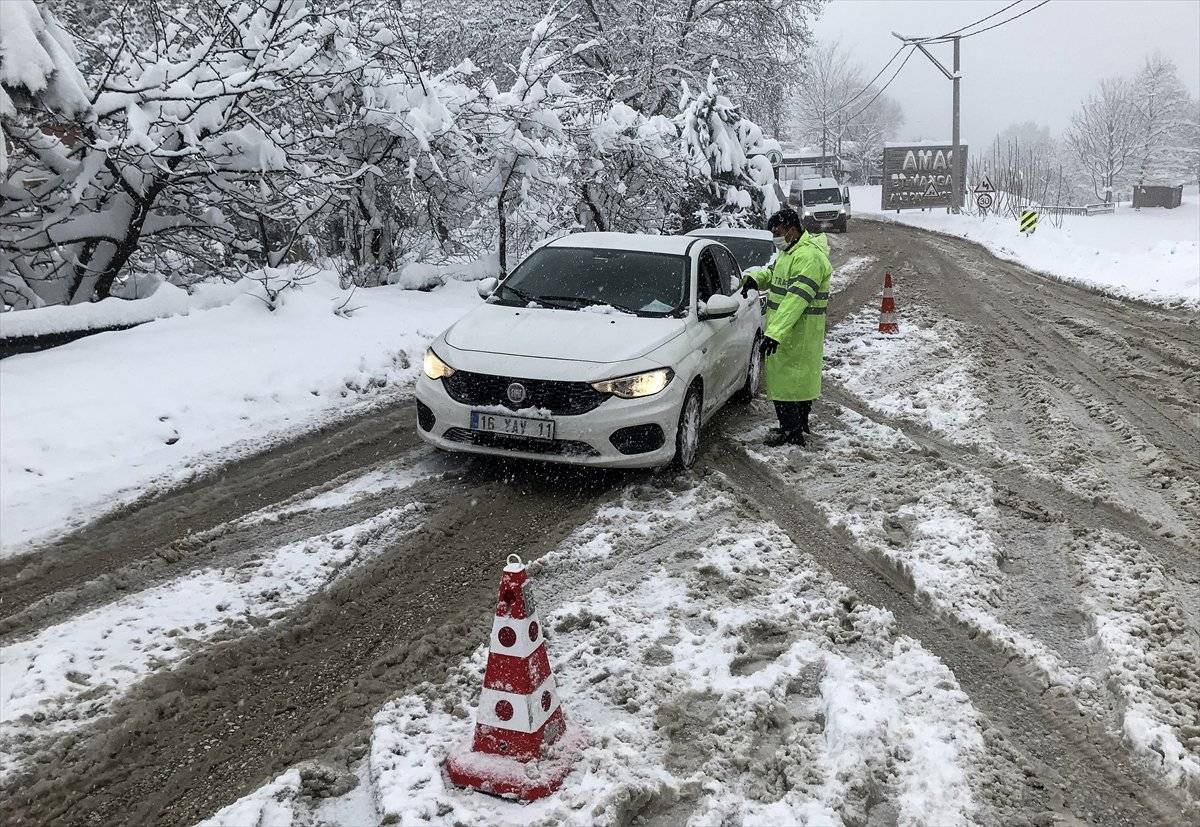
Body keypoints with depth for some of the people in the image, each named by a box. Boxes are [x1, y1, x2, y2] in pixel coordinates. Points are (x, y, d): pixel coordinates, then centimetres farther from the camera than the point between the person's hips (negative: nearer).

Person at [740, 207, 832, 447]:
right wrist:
■ ■ ■ ■
DIRECTIONS FOR THIS TASK:
Write out the listing above line for line without changing any wording. Leave out the picture.

REPLY:
Body keypoints with depth for some of the people in the image, each named by a box. Boxes are [x1, y1, x2, y2] in pixel coordinates. Points are (x, y, d): pixel coordinates, then centimetres farther from the camera than the point between the person's hips (negative: nearer).

Person at [740, 207, 832, 447]:
right wrist:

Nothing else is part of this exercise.